Auf welche Summe belaufen sich nach Kenntnis der Bundesregierung die jährlichen Ausgaben der öffentlichen Hand (Bund, Länder und Kommunen) für die medizinische Versorgung von Personen, die über Landesaufnahmeprogramme mit Verpflichtungserklärung eingereist sind, bei denen die Krankheitskosten jedoch aufgrund länderspezifischer Regelungen nicht bei den Bürgen zurückgefodert werden, seit dem Jahr 2015 (bitte für jedes Jahr und die betroffenen Bundesländer einzeln ausweisen)?
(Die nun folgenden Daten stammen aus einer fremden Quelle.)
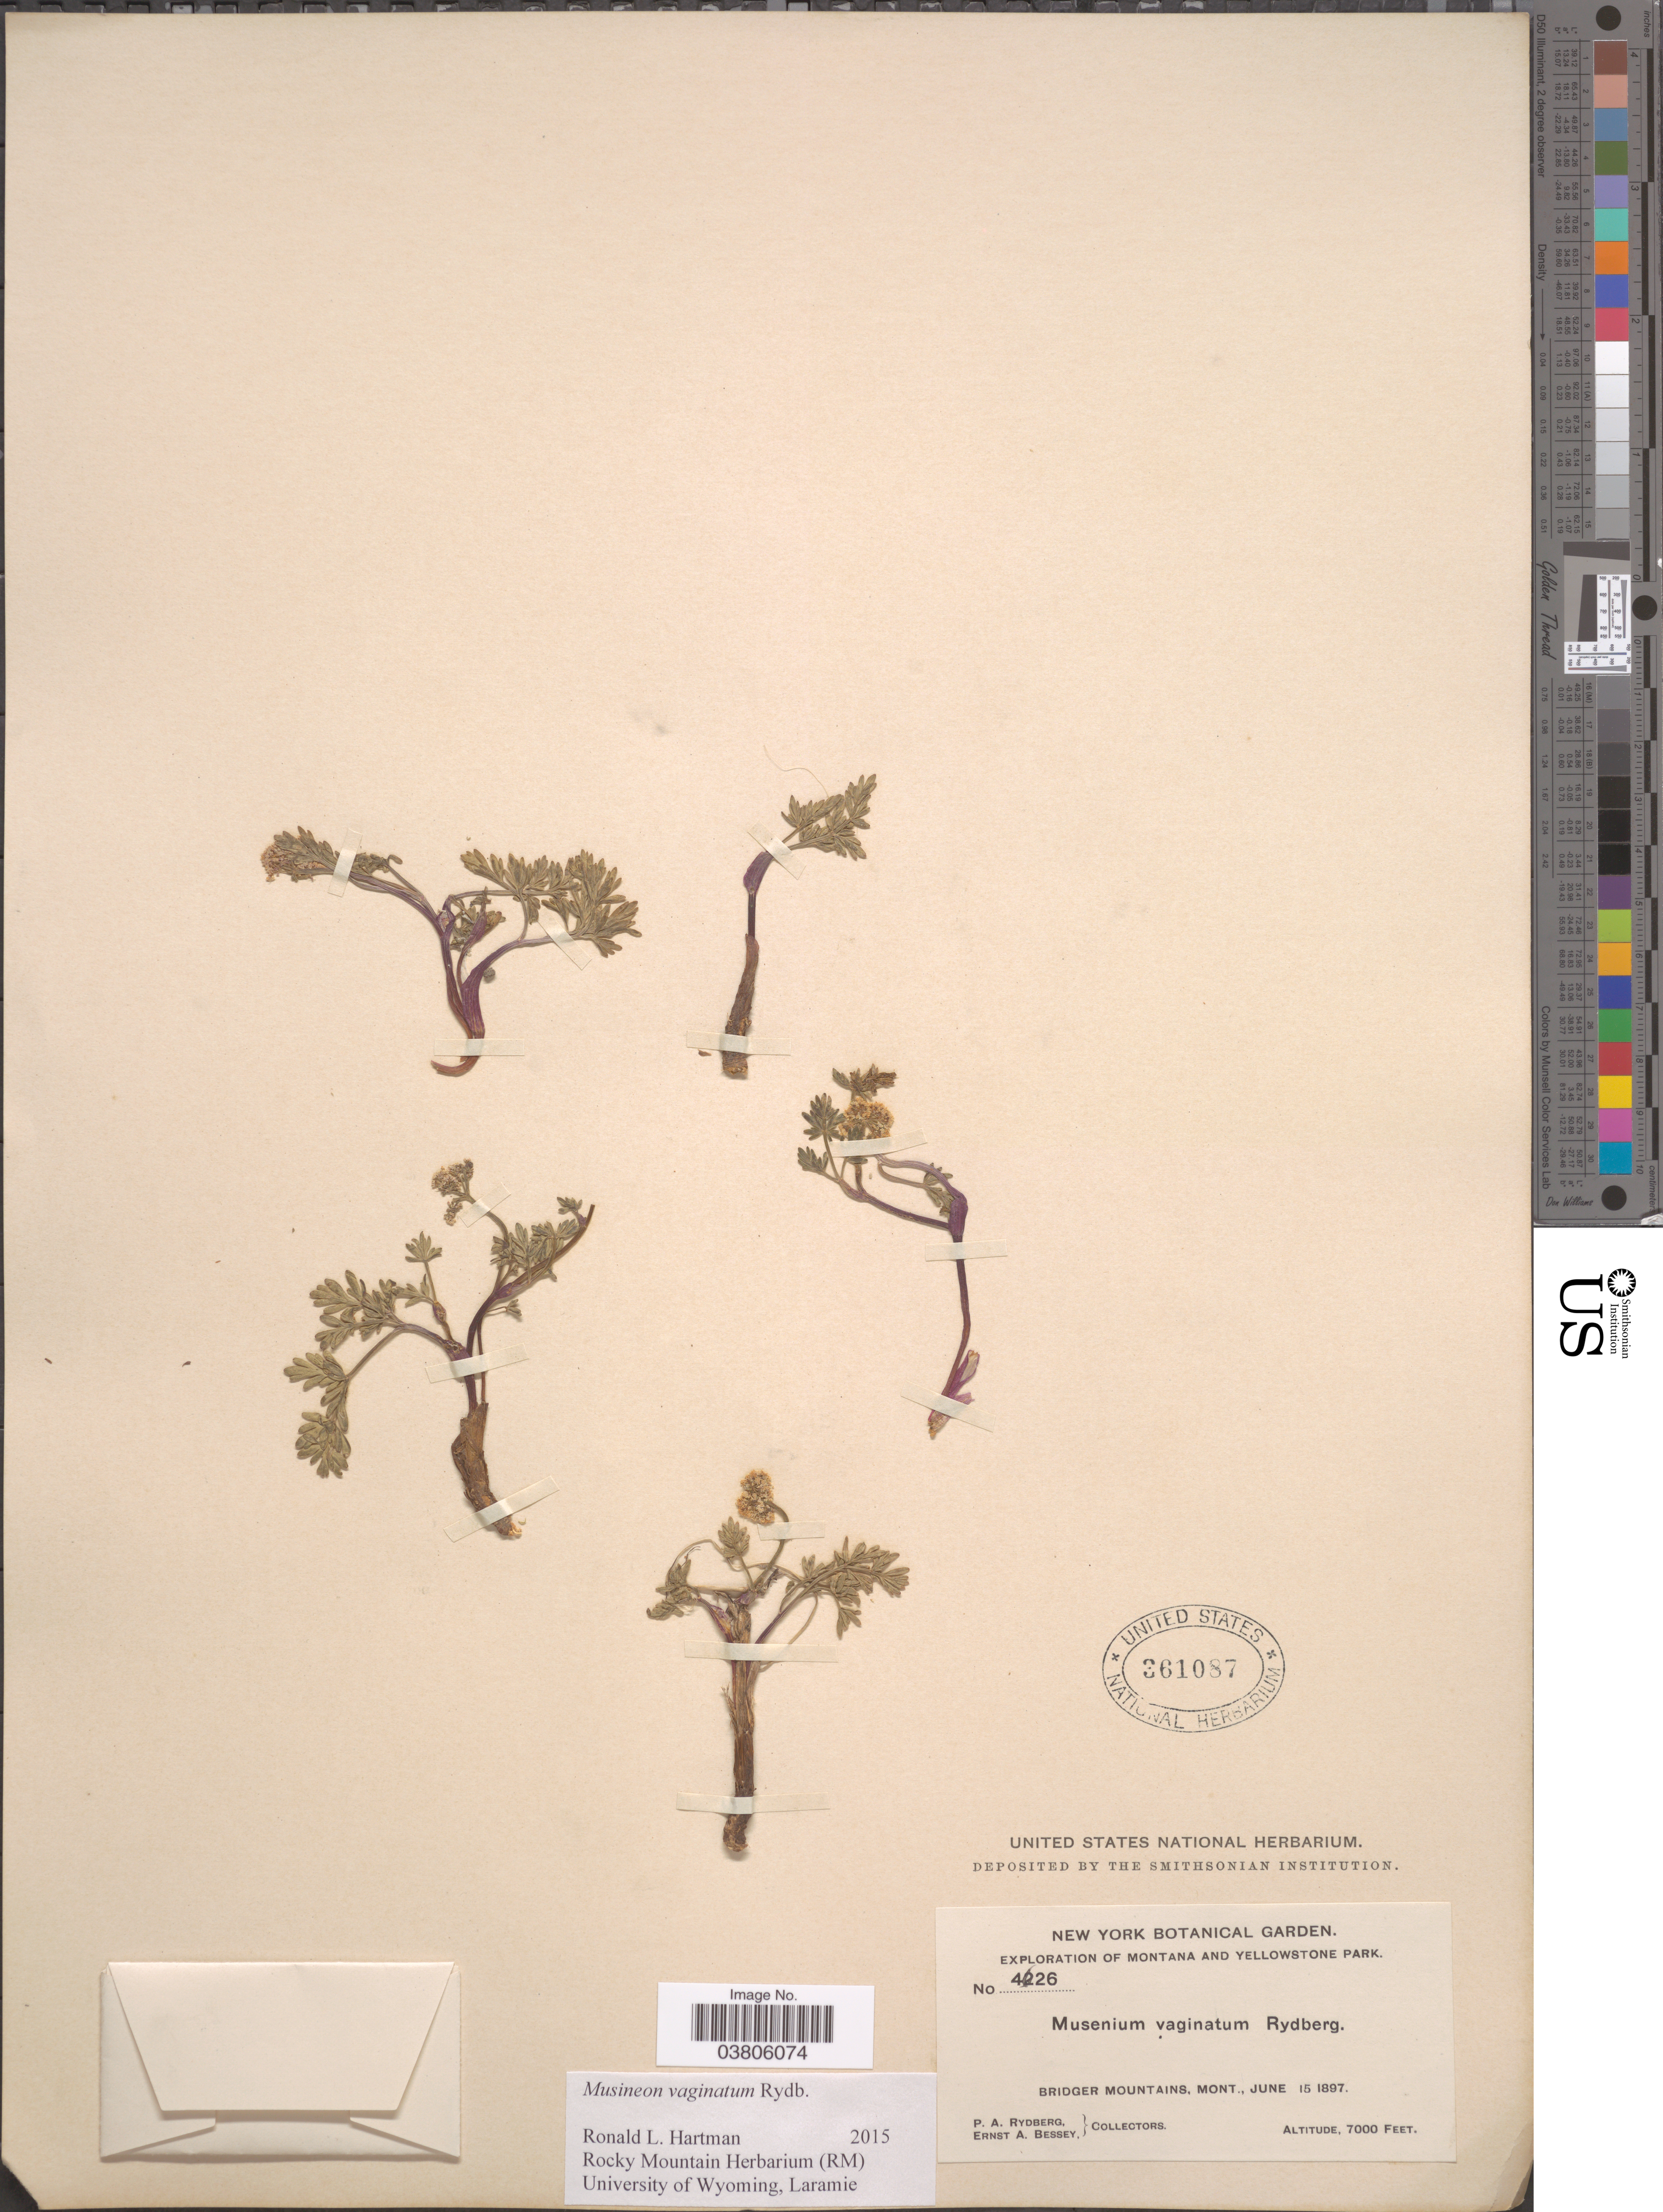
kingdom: Plantae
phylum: Tracheophyta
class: Magnoliopsida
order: Apiales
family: Apiaceae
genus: Musineon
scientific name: Musineon vaginatum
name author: Rydb.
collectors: P. A. Rydberg & E. A. Bessey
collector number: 4626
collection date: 1897-06-15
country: United States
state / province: Montana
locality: Yellowstone Park. Bridger Mountains.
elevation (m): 2134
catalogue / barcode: US 361087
Sind der Bundesregierung Fälle bekannt, in denen Jobcenter oder Sozialämter versucht haben, verauslagte Krankenkassenbeiträge oder Behandlungskosten von Bürgen zurückzufordern, diese Rückforderung aber aufgrund entgegenstehender Weisungen der jeweiligen Landesministerien oder landesspezifischer Haftungsbegrenzungen nicht durchsetzen konnten?
Wie ist nach Auffassung der Bundesregierung die Ungleichbehandlung von Verpflichtungsgebern gerechtfertigt, die im regulären Visumsverfahren (z. B. Besuchsvisum) vollumfänglich für Krankheitskosten haften müssen (bzw. eine Reisekrankenversicherung nachweisen müssen), gegenüber Verpflichtungsgebern in Landesaufnahmeprogrammen, die in einigen Bundesländern von diesem Kostenrisiko zulasten des Steuerzahlers befreit werden?